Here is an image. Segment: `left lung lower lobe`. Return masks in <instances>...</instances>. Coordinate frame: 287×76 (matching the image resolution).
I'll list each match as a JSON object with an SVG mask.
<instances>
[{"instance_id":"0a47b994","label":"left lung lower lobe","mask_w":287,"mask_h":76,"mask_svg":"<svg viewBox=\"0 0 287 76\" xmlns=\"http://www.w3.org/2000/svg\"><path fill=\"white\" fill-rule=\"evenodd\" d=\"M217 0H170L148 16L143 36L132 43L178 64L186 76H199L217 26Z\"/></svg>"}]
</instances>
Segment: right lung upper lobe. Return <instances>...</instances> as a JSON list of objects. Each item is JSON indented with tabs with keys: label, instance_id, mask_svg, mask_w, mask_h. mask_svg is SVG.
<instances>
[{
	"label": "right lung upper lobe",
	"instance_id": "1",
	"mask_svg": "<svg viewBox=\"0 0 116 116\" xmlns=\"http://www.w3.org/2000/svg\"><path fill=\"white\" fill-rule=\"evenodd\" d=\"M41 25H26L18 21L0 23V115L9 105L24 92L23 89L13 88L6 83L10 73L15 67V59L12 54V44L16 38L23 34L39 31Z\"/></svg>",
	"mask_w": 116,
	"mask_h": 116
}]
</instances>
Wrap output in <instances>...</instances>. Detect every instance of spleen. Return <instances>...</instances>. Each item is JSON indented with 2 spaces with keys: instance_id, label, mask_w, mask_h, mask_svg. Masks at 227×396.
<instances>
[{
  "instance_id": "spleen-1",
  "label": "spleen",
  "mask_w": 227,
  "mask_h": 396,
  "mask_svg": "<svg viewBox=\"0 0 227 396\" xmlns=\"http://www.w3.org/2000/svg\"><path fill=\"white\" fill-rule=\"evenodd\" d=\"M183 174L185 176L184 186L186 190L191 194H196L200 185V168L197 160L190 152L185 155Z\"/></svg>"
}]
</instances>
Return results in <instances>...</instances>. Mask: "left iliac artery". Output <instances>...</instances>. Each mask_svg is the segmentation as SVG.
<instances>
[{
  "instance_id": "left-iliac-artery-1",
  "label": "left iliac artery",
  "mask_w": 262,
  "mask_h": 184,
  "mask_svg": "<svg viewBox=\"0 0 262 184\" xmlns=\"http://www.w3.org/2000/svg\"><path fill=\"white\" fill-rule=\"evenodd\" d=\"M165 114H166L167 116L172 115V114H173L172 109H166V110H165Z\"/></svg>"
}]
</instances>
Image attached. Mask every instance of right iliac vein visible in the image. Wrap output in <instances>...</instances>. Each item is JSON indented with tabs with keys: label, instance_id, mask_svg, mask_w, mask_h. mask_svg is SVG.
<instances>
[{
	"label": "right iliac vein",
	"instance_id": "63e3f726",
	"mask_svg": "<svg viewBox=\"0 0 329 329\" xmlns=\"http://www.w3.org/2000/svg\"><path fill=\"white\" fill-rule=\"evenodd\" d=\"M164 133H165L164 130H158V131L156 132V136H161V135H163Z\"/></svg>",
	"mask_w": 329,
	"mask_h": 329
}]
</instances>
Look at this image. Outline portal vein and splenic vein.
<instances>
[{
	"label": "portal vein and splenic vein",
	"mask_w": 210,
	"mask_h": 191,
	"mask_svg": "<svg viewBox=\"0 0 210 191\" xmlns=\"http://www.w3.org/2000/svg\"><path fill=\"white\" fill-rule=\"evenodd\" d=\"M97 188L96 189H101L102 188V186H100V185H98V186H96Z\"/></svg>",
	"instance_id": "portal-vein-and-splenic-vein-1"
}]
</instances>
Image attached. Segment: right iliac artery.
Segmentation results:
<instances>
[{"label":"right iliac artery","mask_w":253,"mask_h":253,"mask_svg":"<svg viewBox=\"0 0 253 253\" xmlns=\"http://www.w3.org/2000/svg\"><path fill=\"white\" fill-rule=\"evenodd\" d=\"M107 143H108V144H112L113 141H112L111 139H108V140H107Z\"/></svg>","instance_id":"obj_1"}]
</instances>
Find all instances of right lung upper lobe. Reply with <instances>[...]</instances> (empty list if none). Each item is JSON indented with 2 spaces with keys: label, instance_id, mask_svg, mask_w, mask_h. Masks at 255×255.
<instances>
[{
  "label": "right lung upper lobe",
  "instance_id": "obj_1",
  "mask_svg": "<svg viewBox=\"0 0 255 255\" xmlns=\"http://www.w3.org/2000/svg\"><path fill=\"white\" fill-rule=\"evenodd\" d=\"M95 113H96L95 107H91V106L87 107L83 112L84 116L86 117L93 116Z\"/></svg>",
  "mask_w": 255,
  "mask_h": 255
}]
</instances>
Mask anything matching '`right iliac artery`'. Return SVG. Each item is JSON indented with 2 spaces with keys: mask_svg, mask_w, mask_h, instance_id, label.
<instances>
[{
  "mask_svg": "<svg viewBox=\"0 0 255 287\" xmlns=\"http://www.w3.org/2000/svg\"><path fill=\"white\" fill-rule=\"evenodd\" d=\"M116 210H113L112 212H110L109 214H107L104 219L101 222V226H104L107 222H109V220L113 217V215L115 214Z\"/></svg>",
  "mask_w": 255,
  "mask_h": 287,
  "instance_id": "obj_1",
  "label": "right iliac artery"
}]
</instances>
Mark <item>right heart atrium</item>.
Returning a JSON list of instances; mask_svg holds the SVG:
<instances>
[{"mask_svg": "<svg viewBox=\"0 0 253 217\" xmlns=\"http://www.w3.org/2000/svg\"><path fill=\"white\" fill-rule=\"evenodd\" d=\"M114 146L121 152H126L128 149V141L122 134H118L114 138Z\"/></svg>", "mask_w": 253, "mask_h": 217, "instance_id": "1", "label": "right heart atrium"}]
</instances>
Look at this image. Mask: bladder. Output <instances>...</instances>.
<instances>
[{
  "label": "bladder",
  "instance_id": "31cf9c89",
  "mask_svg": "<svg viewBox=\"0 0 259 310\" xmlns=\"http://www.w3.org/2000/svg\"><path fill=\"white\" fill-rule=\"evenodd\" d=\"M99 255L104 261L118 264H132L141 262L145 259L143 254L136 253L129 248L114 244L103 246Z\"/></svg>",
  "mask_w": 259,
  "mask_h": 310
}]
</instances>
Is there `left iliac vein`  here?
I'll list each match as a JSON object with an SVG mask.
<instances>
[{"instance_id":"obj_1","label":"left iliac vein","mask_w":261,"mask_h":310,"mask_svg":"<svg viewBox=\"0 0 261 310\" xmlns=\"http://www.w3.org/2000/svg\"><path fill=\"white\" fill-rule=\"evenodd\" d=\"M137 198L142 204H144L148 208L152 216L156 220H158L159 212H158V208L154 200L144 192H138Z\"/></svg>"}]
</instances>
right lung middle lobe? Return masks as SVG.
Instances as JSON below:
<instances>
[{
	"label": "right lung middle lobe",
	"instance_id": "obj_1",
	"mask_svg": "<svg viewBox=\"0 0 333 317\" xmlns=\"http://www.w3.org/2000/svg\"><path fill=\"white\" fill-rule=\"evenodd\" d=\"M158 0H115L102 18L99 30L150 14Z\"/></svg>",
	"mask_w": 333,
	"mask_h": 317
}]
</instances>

▶ Directions
Extract each line of the data above that contains the string "Look". Matching is case-sensitive.

▶ Expected answer
Look at this image. Outline portal vein and splenic vein.
Look at this image. Mask: bladder. Output <instances>...</instances>.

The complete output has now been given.